Long Island Has Become a Hub for Novel Solutions to Mitigate Water-quality Impairment and Climate Change
Christopher Gobler, endowed chair of coastal ecology and conservation in the School of Marine and Atmospheric Sciences at Stony Brook University, will present his annual lecture, “State of the Bays, 2023: Love Where You Live,” on Tuesday, April 4, at 7 p.m. in Duke Lecture Hall inside Chancellor’s Hall on the Stony Brook Southampton campus and also on Zoom. There will be student poster sessions before and after the lecture.

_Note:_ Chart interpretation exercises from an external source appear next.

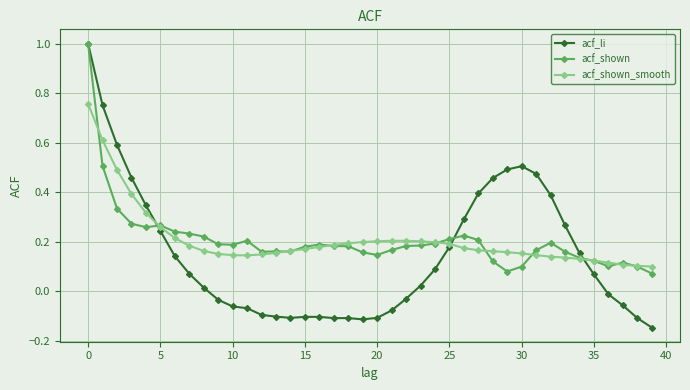

True or false: acf_shown has more than 1 interior local peaks.

True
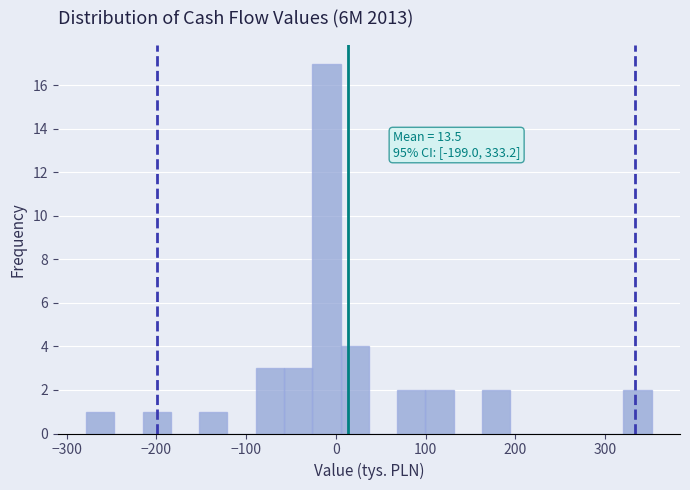

Read against the x-axis, roughly where is the centre of the tallest bar?

-10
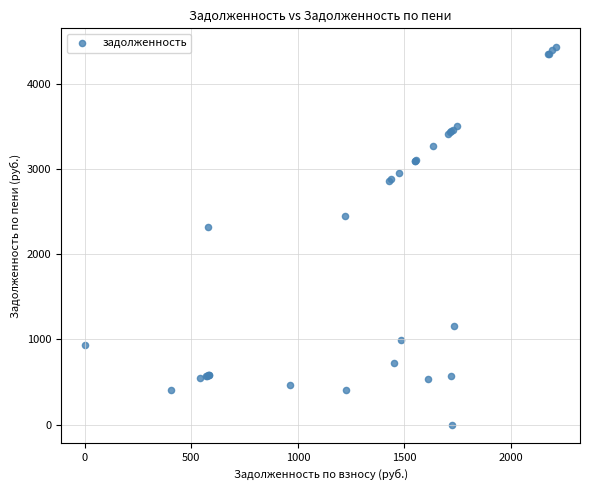

What Y value in the scatter plot is closest to 2213?

2318.8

Recent trends in the quality of both groundwater and surface waters on Long Island have been worrisome. Emerging contaminants have contaminated drinking water supplies, nitrogen levels in groundwater have risen by more than 60 percent in recent decades and coastal ecosystems have degraded. Since the late 20th century, critical marine habitats on Long Island have declined by up to 90 percent, and landings of Long Island’s top shellfisheries have declined more than 90 percent. Climate change is compounding the effects of nitrogen pollution.
We have entered the Anthropocene as human activity has become the dominant influence on climate and the environment, and 2022 provided clear evidence that climate change has arrived in New York. The fish kills were an ongoing occurrence in regions with high temperatures and bouts of nocturnal hypoxia, or low oxygen. A new study revealed that combinations of high temperatures, heat waves and low oxygen have contributed to the collapse of New York’s bay scallop fishery. In addition, excessive nitrogen loading was shown to significantly increase the intensity of algal blooms, harmful algal blooms and low oxygen conditions across more than 25 locations on Long Island.
Action is needed to mitigate these problems. Fortunately, Long Island has become a hub for novel solutions to mitigate water-quality impairment and climate change. “In the water” remediation approaches involving seaweeds and bivalves can locally ameliorate nitrogen loads, algal blooms, and ocean acidification, and recent shellfish restoration efforts have led to estuarine ecosystem recovery.
The New York State Center for Clean Water Technology at Stony Brook University has identified cost-effective technologies that dramatically reduce the delivery of nitrogen and other contaminants from individual homes to coastal water bodies. Implementation of such technologies coupled with “in the water” solutions will be required to reverse the decadal negative trends in water quality and fisheries.